The contest between warring groups in Minnesota's photo ID debate has ended with both sides claiming a share of victory.

The American Civil Liberties Union of Minnesota said its offer to pay a $1,000 bounty to anyone who could show evidence of voter fraud that would have been stopped by a photo ID requirement yielded no such evidence. The ACLU says it shows the ID requirement is not needed, and says it will use the $1,000 to fight the proposed constitutional amendment.

Minnesota Majority, a pro-ID group that submitted a case of a woman charged with fraud over an absentee ballot filed in Anoka County, said the case would have been prevented by an ID requirement with tougher eligibility language. The group said fraud exists and the system will benefit from the ID amendment.

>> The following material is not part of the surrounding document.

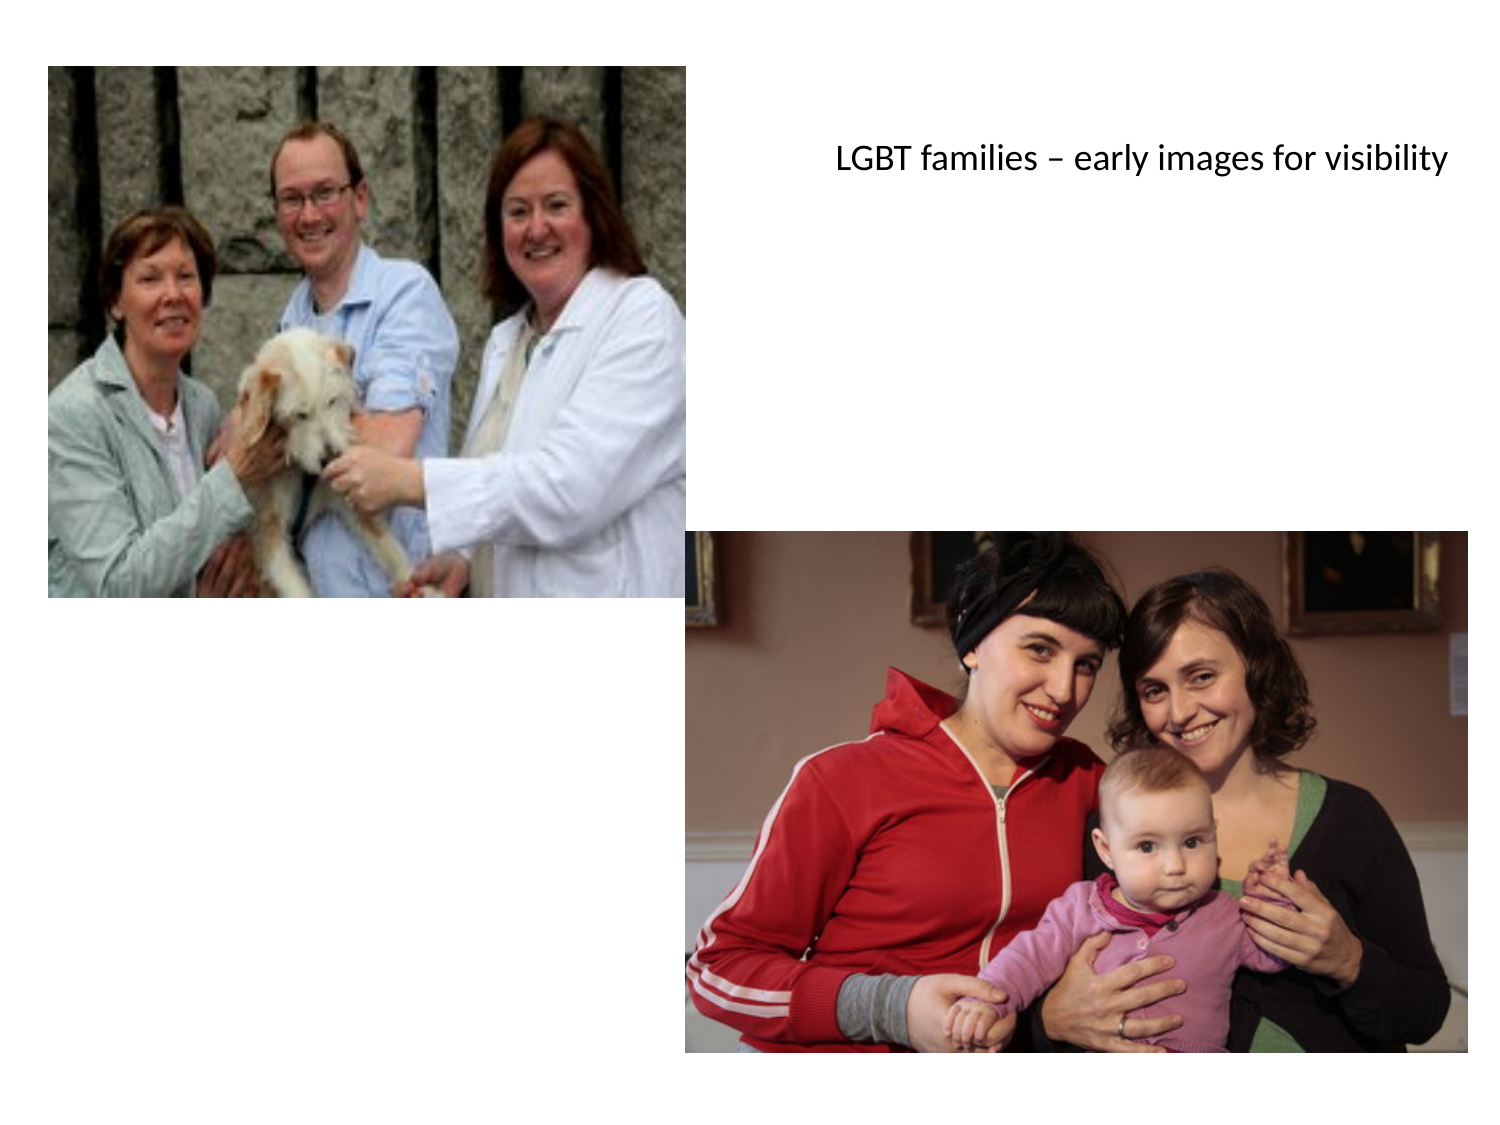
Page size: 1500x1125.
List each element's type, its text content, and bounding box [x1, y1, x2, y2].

text_box LGBT families – early images for visibility [820, 125, 1468, 186]
picture [47, 66, 1468, 1053]
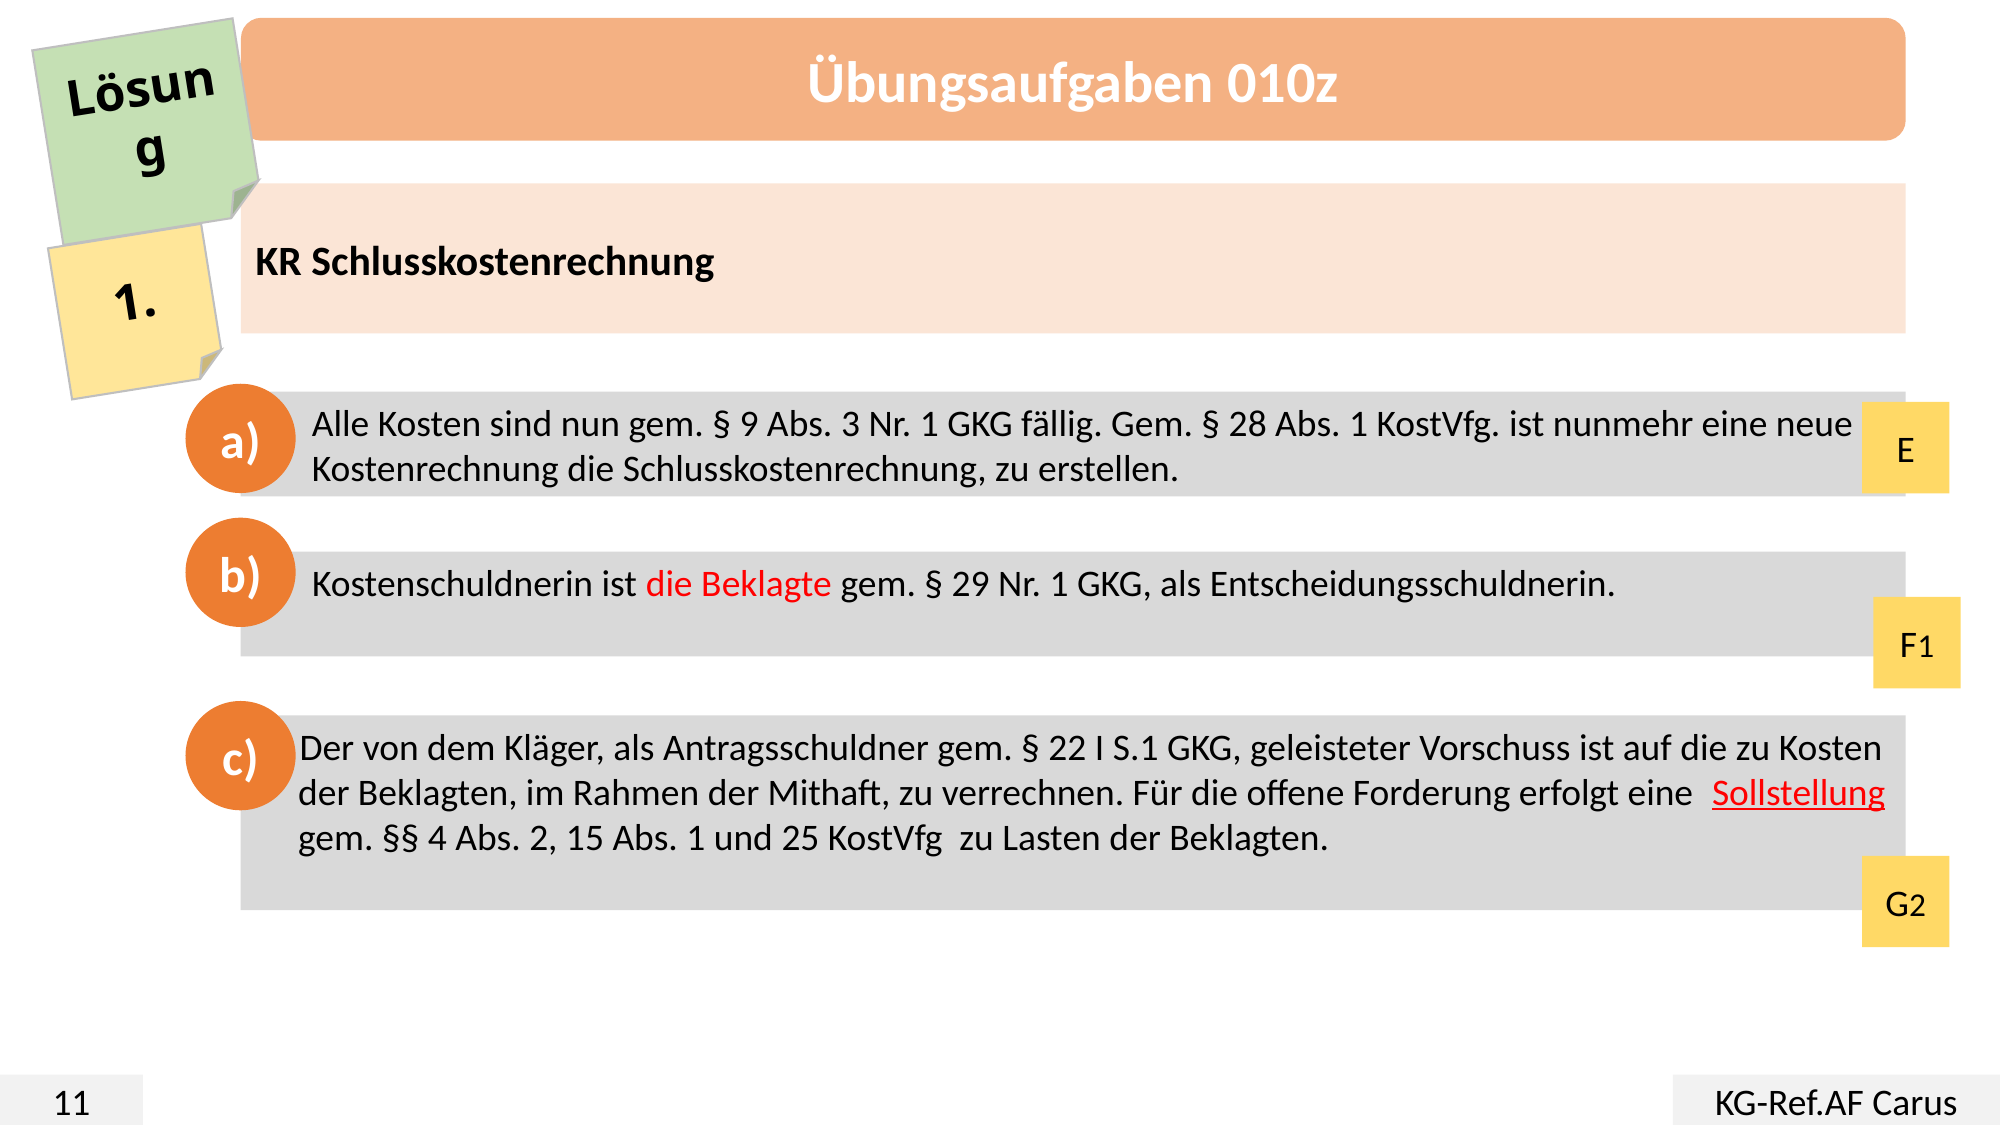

"We received several claims," said Charles Samuelson, executive director of the ACLU-Minnesota. The Minnesota Majority claim, he said, "involved a woman who filled out an absentee ballot for her daughter, submitted it, and then her daughter ended up voting in person as well." He said the case, which the judge eventually dismissed, "would not have been impeded in any way by the proposed amendment" because it was an absentee ballot.

"Furthermore, the daughter used a photo ID to vote," Samuelson said. Had polls been using an electronic poll book favored by DFL opponents to photo ID, he said, the double-vote would have been prevented.

Two other cases, submitted by the same person, involved felon voting and a charge that occurred two months before the election, most likely involving registration. Neither would have been prevented by the ID requirements, Samuelson said.

"Therefore, we have shown that there is no need for this amendment, and the $1,000 will be used to oppose the amendment as it is proposed to the voters," Samuelson said.

Dan McGrath of the Minnesota Majority said the stiffened eligibility requirements in the photo ID amendment would have caught these problems -- felon voting and absentee voting problems. "I have to disagree with the ACLU's assessment, " McGrath said. "They can keep their money."

"Even absentee voters would be subject to a standard of identity verification that isn't happening now," McGrath said.

Both houses of the Republican-controlled Legislature have passed a proposed constitutional amendment that would require voters to show photo ID and meet tougher eligibility requirements. Sponsors are working out differences to come up with a final version. That will have to go back to both houses; if it is passed, it goes on the November ballot as a proposed amendment to the Minnesota Constitution.

Minnesota Majority, the North Star Tea Party and the Minnesota Voters Alliance, which all support photo ID and tougher eligibility,held a news conference Monday to accuse DFL Secretary of State Mark Ritchie of misstating the impact of photo ID. Ritchie has said the tougher eligibility standards mean that same-day voters -- sometimes more than 500,000 -- would have to cast "provisional" ballots that would only be counted after their eligibility is verified.

McGrath called that "utter nonsense and baseless scare tactics."